A basic LDF server has to be able to solve triple patterns. The DataTank solves this using this template: {URI}?subject={subject}&predicate={predicate}&object={object}. This way, we have also introduced URIs for triples and triple patterns. By dereferencing these, we can provide more information: the answer to the triple pattern can be given, but also the (approximation of the) count, provenance and extra hypermedia handles can be given. The basic LDF server is advertised in the data catalog feed on the server accessible at triples:api/dcat .

When in the course of the project, a triple store is set up, an extra source can be configured on /api/triples. This new SPARQL endpoint source can work in parallel to the turtle file, until the turtle file is not needed any longer.

5 Getting Started

tdt/triples is an extension of tdt/core. Both repositories are available at github.com.
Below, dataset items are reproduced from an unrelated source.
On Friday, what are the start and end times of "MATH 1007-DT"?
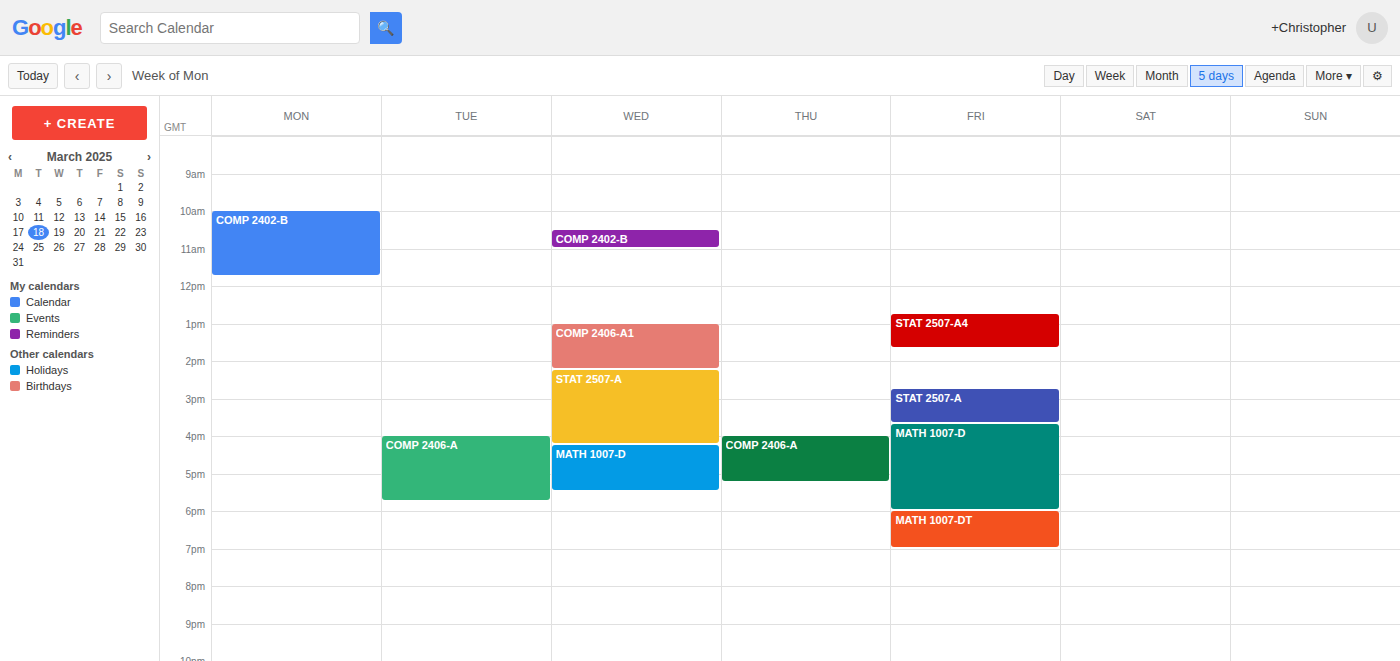
6:00 PM to 7:00 PM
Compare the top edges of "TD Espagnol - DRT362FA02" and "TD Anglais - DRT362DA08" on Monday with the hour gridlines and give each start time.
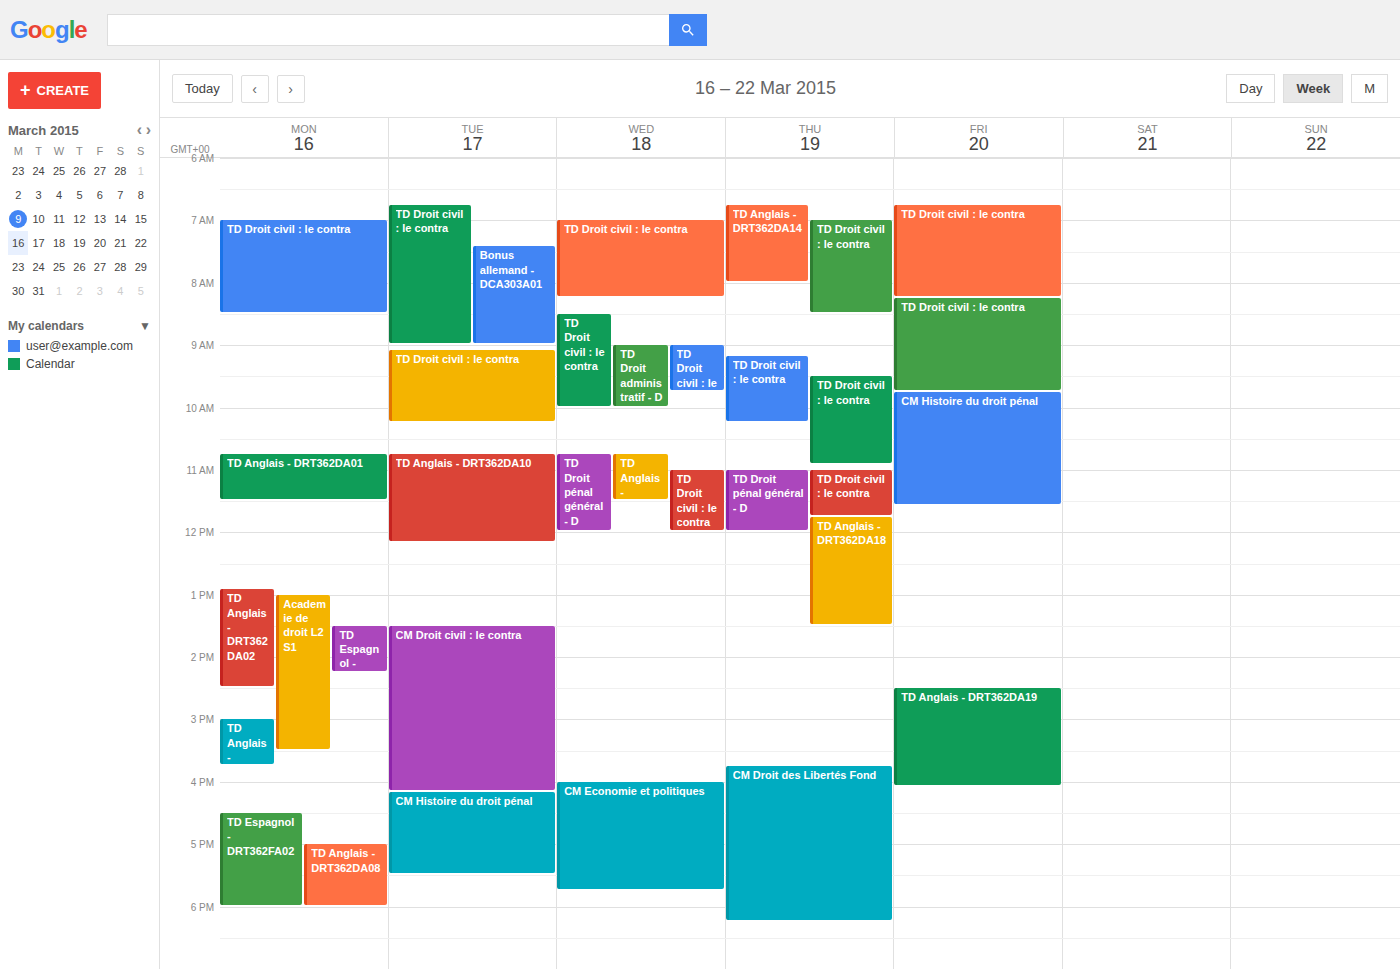
"TD Espagnol - DRT362FA02": 4:30 PM, halfway between the 4 PM and 5 PM lines. "TD Anglais - DRT362DA08": 5:00 PM, exactly on the 5 PM line.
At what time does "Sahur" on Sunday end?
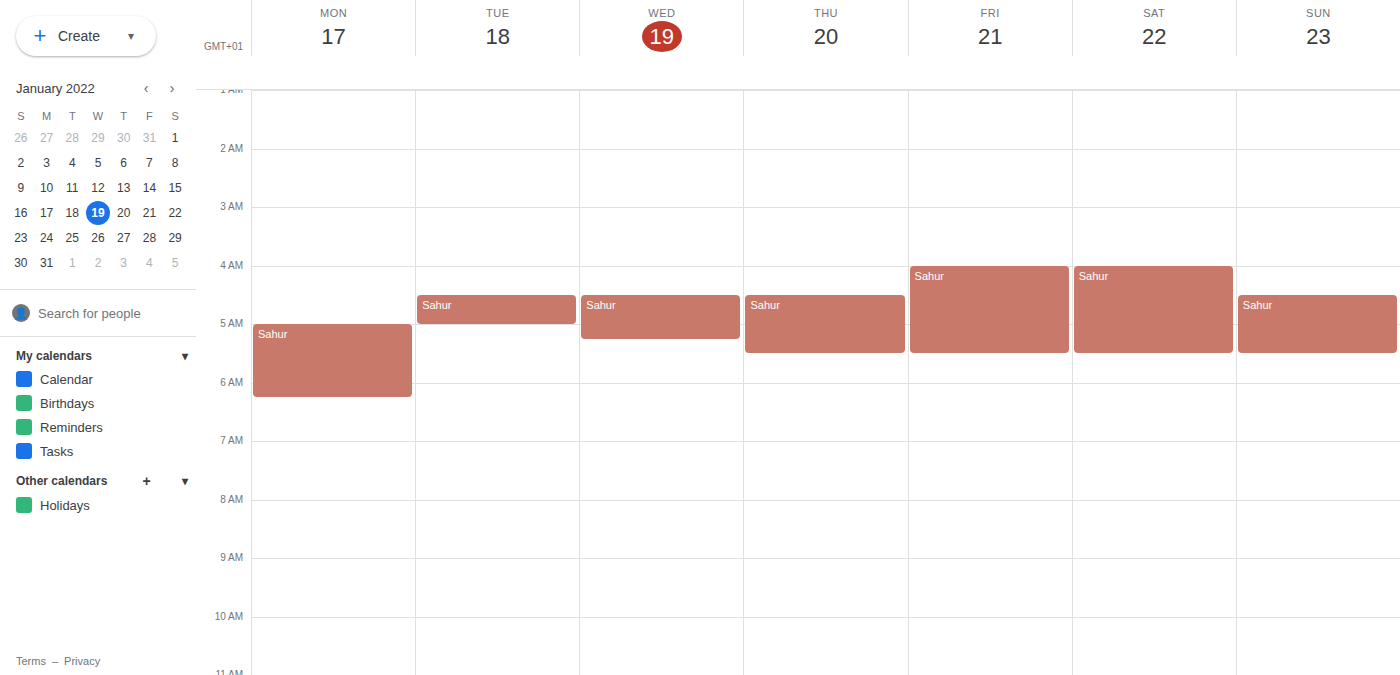
5:30 AM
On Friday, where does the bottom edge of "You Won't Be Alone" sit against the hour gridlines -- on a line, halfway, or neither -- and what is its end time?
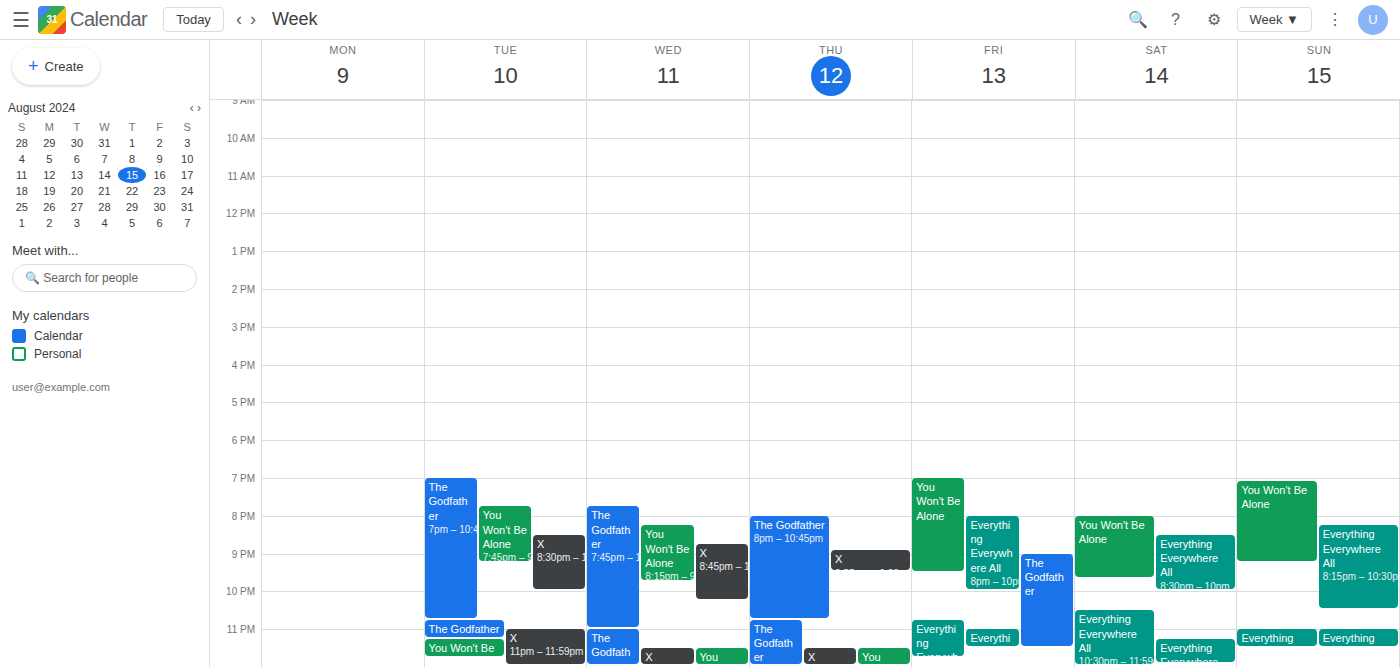
9:30 PM -- halfway between the 9 PM and 10 PM lines.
The only requirement is a standard Apache – MySQL – PHP stack. ComposerFootnote 16, a dependency manager for PHP, can be used in order to set up The DataTank on your namespace. First, fill out app/config/database.php after downloading tdt/core. Next, run composer require tdt/triples followed by a composer install. If all goes well, your namespace should now return an empty The DataTank.

By using the interface at api/admin you can configure tdt/core resources. At the time of writing, supported sources are: a CSV file, a SHP file, an XML file, a JSON file, an XLS file, a JSON-LD file, an N3 file, a SPARQL endpoint and custom written PHP code to fetch and transform data. With the added tdt/triples functionalities, you can now configure extra sources at api/triples. Posting Listing 1 to api/triples will result in all the configured file’s triples to be added to your namespace. The result, with this particular file, can be seen at for example triples:NMBS, which will now return the relevant triples, including VoID, HydraFootnote 17 and DCAT metadata.

figure a

Up to date documentation can be found at http://docs.thedatatank.com.

6 Conclusion

This demonstrator introduces tdt/triples, a new project which lowers the bar to start dereferencing URIs on a certain namespace. Several principles to publish data on the Web were discussed and applied to the project, amongst others: the Linked Data principles, the hypermedia and REST principles and the Linked Data Fragments principles. The readers or visitors of the demonstrator are able to set up tdt/triples and can add their RDF file or SPARQL endpoint to the configuration. They are able to see an automatically generated representation requested through content-negotiation, see the rdf2html view and follow links. All processing is done on the fly: when the file or store changes, the URI representation does too.

We hope that tdt/triples and rdf2html will get a broad uptake amongst ontology maintainers, dataset owners and other people that have to dereference URIs as part of their Linked Data project. Future work lies in enabling the read/write Web within tdt/triples using distributed versioning techniques. This work has already started in our lab with R&Wbase [5]: distributed version control for triples.